My feet have been on the floor, flat like an Idol singer
Remember winger, I digress, I confess you are the best thing in my life

A different structure is more trouble than it's worth if you have to throw in a distractingly random reference to an '80s hair band to make it work. And even that's not as bad as "Calling All Angels":

When children have to play inside, so they don't disappear
While private eyes solve marriage lies 'cause we don't talk for years
And football teams are kissing queens and losing sight of having dreams
In a world where what we want is only what we want until it's ours

Who has ever used the phrase "marriage lies"? Who are the "queens"? How can you lose sight of HAVING dreams, as opposed to losing the ability to achieve them?

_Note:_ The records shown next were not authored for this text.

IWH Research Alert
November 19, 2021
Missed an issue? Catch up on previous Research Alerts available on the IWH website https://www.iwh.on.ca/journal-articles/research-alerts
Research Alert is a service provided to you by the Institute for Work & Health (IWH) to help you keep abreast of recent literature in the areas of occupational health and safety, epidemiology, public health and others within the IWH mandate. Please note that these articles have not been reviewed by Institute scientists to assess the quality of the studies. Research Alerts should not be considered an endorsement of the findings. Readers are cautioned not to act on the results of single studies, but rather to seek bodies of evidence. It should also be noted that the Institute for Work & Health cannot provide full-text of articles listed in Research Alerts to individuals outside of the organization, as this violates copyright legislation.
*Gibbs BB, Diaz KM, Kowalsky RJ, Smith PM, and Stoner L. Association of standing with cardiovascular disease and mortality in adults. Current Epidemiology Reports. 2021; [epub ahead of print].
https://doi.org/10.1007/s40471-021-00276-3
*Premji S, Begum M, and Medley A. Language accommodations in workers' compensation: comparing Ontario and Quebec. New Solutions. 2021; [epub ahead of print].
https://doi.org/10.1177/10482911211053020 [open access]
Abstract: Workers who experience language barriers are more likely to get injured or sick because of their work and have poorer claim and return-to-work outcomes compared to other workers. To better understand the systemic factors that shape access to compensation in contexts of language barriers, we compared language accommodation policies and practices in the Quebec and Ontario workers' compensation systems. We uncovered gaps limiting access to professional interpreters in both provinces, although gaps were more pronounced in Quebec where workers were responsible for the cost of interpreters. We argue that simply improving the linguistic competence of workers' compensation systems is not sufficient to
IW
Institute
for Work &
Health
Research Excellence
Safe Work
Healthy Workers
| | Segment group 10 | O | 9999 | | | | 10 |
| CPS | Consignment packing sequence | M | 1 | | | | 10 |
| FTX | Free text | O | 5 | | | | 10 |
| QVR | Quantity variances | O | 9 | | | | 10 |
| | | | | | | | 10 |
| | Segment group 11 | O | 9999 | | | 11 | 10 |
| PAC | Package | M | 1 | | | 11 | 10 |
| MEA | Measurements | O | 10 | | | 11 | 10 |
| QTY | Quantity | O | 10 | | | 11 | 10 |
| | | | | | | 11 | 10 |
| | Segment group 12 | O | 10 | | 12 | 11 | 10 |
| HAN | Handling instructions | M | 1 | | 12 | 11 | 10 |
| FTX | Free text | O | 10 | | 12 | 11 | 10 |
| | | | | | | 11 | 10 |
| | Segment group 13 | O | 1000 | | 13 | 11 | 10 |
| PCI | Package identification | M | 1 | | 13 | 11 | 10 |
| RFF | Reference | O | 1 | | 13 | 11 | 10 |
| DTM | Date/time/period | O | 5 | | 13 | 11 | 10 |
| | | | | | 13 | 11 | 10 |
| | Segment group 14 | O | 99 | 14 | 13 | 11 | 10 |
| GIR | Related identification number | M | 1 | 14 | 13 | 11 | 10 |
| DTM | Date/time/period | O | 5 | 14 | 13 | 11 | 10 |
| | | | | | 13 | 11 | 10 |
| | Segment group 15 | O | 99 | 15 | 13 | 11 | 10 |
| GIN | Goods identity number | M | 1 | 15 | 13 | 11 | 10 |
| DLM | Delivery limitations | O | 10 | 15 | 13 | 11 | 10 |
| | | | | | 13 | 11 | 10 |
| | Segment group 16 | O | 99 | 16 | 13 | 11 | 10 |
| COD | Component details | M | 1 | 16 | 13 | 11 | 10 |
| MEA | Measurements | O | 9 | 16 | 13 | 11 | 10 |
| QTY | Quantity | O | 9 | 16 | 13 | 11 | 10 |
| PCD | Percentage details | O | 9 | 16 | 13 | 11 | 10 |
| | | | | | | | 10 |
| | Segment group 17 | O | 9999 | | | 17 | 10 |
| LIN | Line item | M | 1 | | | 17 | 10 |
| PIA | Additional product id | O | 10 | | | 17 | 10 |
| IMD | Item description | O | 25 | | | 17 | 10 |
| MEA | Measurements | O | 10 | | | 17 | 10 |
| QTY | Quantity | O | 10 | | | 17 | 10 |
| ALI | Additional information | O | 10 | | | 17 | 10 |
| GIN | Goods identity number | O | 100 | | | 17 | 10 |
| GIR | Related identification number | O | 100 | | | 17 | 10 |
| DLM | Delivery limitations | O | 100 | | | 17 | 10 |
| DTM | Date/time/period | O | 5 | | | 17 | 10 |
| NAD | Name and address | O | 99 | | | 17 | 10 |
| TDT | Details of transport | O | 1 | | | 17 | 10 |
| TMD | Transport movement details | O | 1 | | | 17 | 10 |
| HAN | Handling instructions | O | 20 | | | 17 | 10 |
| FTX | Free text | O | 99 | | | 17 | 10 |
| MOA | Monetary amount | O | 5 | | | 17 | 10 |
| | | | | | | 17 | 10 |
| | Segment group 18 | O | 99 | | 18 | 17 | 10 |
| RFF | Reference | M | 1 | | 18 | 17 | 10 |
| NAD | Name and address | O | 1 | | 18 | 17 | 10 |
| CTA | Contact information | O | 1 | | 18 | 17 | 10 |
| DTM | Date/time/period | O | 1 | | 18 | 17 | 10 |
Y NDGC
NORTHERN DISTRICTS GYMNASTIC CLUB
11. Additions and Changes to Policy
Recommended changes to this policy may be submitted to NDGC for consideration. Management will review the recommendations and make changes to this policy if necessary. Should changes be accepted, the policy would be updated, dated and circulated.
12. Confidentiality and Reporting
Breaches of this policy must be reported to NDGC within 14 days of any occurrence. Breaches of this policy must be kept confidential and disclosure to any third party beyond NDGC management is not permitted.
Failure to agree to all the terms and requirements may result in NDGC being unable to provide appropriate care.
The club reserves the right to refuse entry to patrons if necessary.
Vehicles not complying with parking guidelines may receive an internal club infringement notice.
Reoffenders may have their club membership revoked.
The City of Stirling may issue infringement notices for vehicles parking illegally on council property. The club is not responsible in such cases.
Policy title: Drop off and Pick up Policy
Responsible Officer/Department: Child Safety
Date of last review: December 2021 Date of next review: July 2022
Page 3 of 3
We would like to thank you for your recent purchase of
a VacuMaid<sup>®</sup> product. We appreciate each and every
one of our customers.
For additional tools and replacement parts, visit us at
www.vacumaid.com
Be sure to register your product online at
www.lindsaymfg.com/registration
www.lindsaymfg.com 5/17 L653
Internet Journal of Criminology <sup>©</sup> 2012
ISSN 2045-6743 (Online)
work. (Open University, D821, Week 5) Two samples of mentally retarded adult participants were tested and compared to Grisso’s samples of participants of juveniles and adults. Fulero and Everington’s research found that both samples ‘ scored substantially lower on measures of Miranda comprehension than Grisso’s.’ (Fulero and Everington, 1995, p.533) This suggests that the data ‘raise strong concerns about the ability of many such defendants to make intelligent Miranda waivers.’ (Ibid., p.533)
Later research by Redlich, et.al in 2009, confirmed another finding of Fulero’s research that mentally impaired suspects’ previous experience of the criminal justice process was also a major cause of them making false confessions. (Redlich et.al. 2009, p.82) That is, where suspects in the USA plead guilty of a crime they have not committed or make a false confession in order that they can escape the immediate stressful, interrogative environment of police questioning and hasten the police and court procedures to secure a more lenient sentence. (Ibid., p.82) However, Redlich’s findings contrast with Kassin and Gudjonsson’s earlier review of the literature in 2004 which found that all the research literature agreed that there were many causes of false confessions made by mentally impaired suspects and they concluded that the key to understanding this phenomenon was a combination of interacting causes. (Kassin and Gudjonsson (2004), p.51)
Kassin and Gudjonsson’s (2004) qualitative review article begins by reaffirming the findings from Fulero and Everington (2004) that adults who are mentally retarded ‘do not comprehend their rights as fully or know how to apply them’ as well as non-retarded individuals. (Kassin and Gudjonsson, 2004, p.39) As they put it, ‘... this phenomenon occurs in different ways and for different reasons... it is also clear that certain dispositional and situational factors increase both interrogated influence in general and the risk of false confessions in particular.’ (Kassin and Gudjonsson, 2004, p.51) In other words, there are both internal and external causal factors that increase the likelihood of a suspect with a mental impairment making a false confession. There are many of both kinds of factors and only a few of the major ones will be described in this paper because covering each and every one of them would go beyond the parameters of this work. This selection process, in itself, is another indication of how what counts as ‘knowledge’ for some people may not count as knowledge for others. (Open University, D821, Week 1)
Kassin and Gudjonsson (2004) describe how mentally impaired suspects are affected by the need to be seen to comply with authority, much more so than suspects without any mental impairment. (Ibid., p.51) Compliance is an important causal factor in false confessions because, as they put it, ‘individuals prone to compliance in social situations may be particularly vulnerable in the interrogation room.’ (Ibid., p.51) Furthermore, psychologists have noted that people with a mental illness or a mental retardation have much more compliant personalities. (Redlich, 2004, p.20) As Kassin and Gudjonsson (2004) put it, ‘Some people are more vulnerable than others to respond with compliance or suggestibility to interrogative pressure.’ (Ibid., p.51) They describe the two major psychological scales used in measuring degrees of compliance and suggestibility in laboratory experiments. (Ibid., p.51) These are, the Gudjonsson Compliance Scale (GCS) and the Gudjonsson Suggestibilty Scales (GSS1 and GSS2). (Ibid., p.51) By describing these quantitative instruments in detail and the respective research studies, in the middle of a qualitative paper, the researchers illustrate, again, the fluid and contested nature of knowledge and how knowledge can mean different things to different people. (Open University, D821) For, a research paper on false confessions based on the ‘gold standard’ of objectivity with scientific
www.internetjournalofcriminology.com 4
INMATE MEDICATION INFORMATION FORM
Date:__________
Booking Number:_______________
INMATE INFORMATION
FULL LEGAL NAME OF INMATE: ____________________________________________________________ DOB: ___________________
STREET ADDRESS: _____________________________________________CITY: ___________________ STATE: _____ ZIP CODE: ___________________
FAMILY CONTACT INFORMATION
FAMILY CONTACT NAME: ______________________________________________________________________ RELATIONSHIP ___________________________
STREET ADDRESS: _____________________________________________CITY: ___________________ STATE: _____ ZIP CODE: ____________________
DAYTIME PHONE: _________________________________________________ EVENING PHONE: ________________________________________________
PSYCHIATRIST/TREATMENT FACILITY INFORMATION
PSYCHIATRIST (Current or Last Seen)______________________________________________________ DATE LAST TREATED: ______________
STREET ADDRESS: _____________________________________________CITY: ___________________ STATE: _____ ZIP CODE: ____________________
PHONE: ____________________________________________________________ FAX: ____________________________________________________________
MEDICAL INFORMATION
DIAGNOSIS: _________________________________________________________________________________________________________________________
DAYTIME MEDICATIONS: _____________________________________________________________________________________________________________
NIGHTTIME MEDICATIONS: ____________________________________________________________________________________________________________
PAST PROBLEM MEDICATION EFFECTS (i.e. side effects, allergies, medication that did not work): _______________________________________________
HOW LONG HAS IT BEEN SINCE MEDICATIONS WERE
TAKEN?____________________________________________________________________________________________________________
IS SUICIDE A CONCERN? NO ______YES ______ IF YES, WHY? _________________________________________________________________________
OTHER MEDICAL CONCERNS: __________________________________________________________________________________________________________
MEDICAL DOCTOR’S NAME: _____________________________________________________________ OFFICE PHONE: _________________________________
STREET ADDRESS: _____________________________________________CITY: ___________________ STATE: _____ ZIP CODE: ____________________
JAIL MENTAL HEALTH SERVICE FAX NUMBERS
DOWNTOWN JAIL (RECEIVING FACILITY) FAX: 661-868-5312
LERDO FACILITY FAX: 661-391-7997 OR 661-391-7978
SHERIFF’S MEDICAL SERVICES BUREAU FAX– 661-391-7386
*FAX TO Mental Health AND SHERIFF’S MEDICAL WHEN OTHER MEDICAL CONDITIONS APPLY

I find these lyrics bad because they're silly and laughable enough to dominate my listening experience and my post-hoc memory of the song. But they bother me for a deeper reason, too: they sound lazy. It clearly sounds like they threw in "cut a rug" because it's the first thing they thought of to rhyme with drug. And I'm guessing they weren't intending to take a stand against gay football players, but they apparently didn't think enough about their lyrics to realize that's the most logical way the "Calling All Angels" passage reads in context. I care enough about music to spend time on this blog trying to express that in writing. I think it's fair for me to ask musicians to make more of an effort than this in return.

1 comment:

  1. I'm so obsessed
    My heart is bound to beat
    Right out my untrimmed chest

    I'm so gangster I'm so thug
    You're the only one I'm dreamin of

    You hit it right on the money. Some of their rhymes, while clever, make no sense.